● **EXERCISE DESCRIPTION**
Whatever the data contains, copy all of it exactly.

____

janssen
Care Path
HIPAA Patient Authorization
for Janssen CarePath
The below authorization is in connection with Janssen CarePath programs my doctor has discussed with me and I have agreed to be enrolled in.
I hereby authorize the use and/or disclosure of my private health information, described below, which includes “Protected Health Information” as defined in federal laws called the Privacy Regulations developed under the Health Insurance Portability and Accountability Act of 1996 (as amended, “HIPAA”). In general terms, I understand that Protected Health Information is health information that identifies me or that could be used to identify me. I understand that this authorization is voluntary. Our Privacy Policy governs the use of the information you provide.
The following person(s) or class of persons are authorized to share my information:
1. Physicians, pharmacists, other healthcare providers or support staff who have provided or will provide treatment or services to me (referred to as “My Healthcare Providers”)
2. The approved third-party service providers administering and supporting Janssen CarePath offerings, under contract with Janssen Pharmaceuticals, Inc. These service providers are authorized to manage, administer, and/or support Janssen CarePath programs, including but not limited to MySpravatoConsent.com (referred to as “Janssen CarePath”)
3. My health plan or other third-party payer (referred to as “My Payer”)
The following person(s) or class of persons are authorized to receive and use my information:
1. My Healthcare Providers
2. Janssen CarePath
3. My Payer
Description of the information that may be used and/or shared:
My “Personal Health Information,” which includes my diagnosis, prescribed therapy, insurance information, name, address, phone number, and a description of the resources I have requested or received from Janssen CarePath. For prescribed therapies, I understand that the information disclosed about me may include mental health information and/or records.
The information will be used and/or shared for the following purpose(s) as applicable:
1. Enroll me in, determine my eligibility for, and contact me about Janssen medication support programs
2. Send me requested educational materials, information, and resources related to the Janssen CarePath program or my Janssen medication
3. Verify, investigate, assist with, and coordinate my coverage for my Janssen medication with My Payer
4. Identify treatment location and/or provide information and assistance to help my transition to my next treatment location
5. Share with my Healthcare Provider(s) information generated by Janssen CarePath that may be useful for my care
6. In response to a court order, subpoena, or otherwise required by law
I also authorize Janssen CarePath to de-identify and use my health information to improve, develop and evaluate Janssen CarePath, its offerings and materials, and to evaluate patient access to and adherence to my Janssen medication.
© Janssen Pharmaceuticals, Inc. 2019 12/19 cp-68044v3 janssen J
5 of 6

____

● **SOLUTION FOR THIS PROBLEM**
janssen
Care Path
HIPAA Patient Authorization
for Janssen CarePath
The below authorization is in connection with Janssen CarePath programs my doctor has discussed with me and I have agreed to be enrolled in.
I hereby authorize the use and/or disclosure of my private health information, described below, which includes “Protected Health Information” as defined in federal laws called the Privacy Regulations developed under the Health Insurance Portability and Accountability Act of 1996 (as amended, “HIPAA”). In general terms, I understand that Protected Health Information is health information that identifies me or that could be used to identify me. I understand that this authorization is voluntary. Our Privacy Policy governs the use of the information you provide.
The following person(s) or class of persons are authorized to share my information:
1. Physicians, pharmacists, other healthcare providers or support staff who have provided or will provide treatment or services to me (referred to as “My Healthcare Providers”)
2. The approved third-party service providers administering and supporting Janssen CarePath offerings, under contract with Janssen Pharmaceuticals, Inc. These service providers are authorized to manage, administer, and/or support Janssen CarePath programs, including but not limited to MySpravatoConsent.com (referred to as “Janssen CarePath”)
3. My health plan or other third-party payer (referred to as “My Payer”)
The following person(s) or class of persons are authorized to receive and use my information:
1. My Healthcare Providers
2. Janssen CarePath
3. My Payer
Description of the information that may be used and/or shared:
My “Personal Health Information,” which includes my diagnosis, prescribed therapy, insurance information, name, address, phone number, and a description of the resources I have requested or received from Janssen CarePath. For prescribed therapies, I understand that the information disclosed about me may include mental health information and/or records.
The information will be used and/or shared for the following purpose(s) as applicable:
1. Enroll me in, determine my eligibility for, and contact me about Janssen medication support programs
2. Send me requested educational materials, information, and resources related to the Janssen CarePath program or my Janssen medication
3. Verify, investigate, assist with, and coordinate my coverage for my Janssen medication with My Payer
4. Identify treatment location and/or provide information and assistance to help my transition to my next treatment location
5. Share with my Healthcare Provider(s) information generated by Janssen CarePath that may be useful for my care
6. In response to a court order, subpoena, or otherwise required by law
I also authorize Janssen CarePath to de-identify and use my health information to improve, develop and evaluate Janssen CarePath, its offerings and materials, and to evaluate patient access to and adherence to my Janssen medication.
© Janssen Pharmaceuticals, Inc. 2019 12/19 cp-68044v3 janssen J
5 of 6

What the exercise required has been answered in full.